Excerpted text:

********************

Image of God in the Mind – prayer
I forgive myself that, while manifesting in different cultures and environments, I shaped within myself an image of God according to prevailing trends and information drawn from external sources. I forgive all those who, already from early childhood, imposed upon me a certain image of God that engraved itself into my consciousness, then continued to form in the process of socialization and became modified on the basis of my own cognitive activities and emotional experiences, connected above all with the structure of family and social life, as well as my patterns, intentions, entanglements, vows, missions, or needs.
I accept that the concept of God was not innate within me, but gradually arose in my psyche and mind. I forgive myself that both my parents and peer environment, accepted trends, catechization, social pressures and expectations, and sometimes even fashion influenced the concept of God that I possessed.
I forgive myself that at times a special influence on shaping my image of God came from my parents, above all the dominant person in the family, often the father and sometimes the mother. I forgive myself that, as a child, already in the first years of my life, I transferred all the traits I noticed in my parents onto God, causing the image of God to become a multilayered synthesis and sublimation of the image of parents or of all other beings. I apologize to You, God, that the traits I noticed in other beings, both positive and negative, influenced the image of God in my eyes and in my understanding.

********************

The problem:
Write out the prayer about the image of God word for word, starting at "I forgive myself that at" and going down to "in my understanding.". The items that follow have no connection to the prayer.

********************

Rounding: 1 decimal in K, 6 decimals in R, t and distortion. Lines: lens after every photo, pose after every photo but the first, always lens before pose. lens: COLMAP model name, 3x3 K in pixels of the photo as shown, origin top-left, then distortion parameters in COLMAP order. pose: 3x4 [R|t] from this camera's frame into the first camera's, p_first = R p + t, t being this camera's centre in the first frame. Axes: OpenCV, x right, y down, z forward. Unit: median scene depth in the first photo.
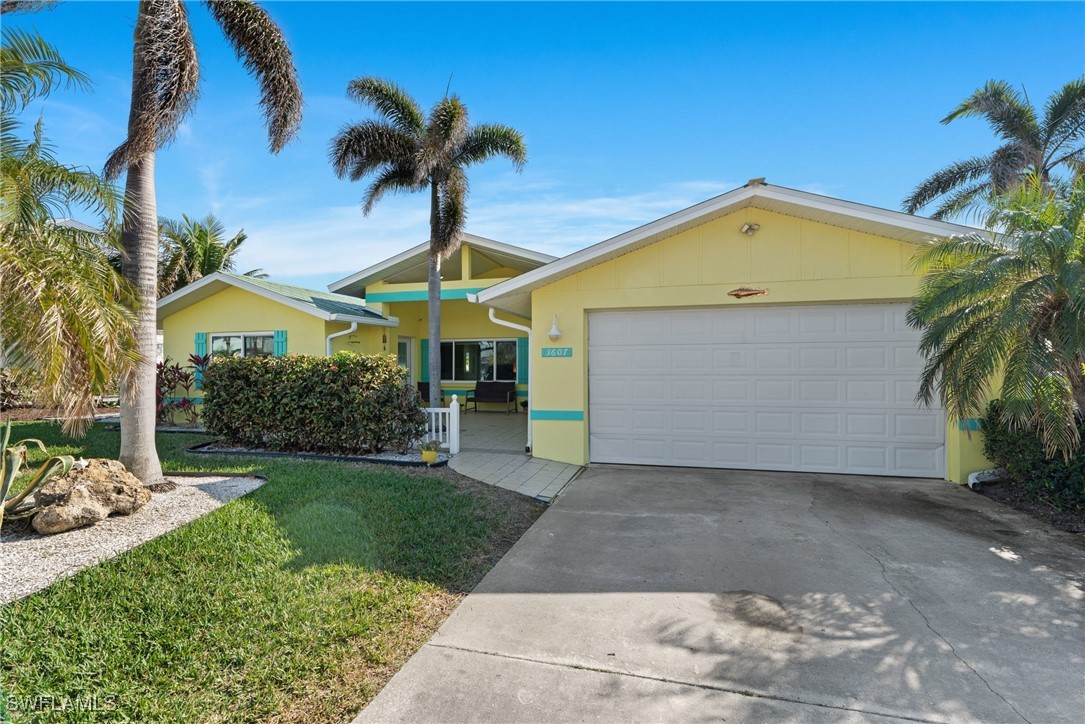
lens RADIAL K [[494.9, 0, 544.1], [0, 494.9, 359.6], [0, 0, 1]] dist [-0.006393, 0.002449]
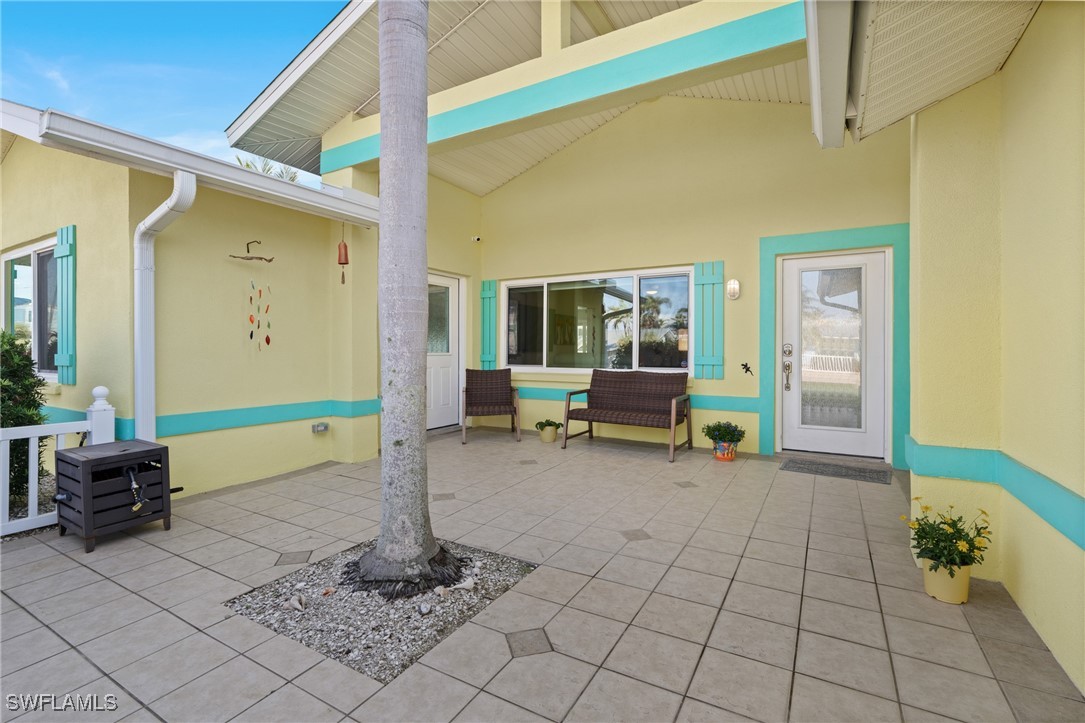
lens RADIAL K [[494.9, 0, 542.8], [0, 494.9, 356.5], [0, 0, 1]] dist [-0.006393, 0.002449]
pose [[0.961424, 0.005418, -0.275017, -0.059409], [-0.003318, 0.999962, 0.008099, 0.028569], [0.275051, -0.006875, 0.961405, 0.564336]]
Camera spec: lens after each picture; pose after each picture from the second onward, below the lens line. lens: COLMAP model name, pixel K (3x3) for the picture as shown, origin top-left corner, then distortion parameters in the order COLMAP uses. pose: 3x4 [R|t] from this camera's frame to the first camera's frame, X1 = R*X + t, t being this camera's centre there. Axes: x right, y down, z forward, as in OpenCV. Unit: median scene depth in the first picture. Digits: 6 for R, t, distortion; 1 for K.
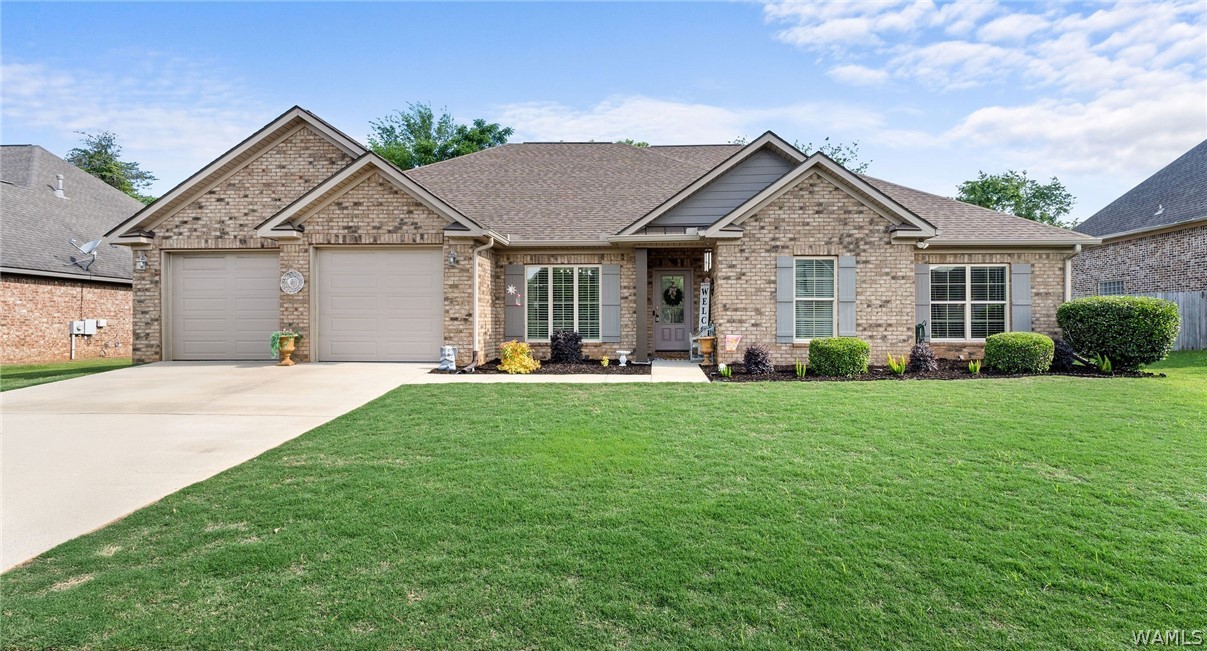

********************

Task answer:
I forgive myself that at times a special influence on shaping my image of God came from my parents, above all the dominant person in the family, often the father and sometimes the mother. I forgive myself that, as a child, already in the first years of my life, I transferred all the traits I noticed in my parents onto God, causing the image of God to become a multilayered synthesis and sublimation of the image of parents or of all other beings. I apologize to You, God, that the traits I noticed in other beings, both positive and negative, influenced the image of God in my eyes and in my understanding.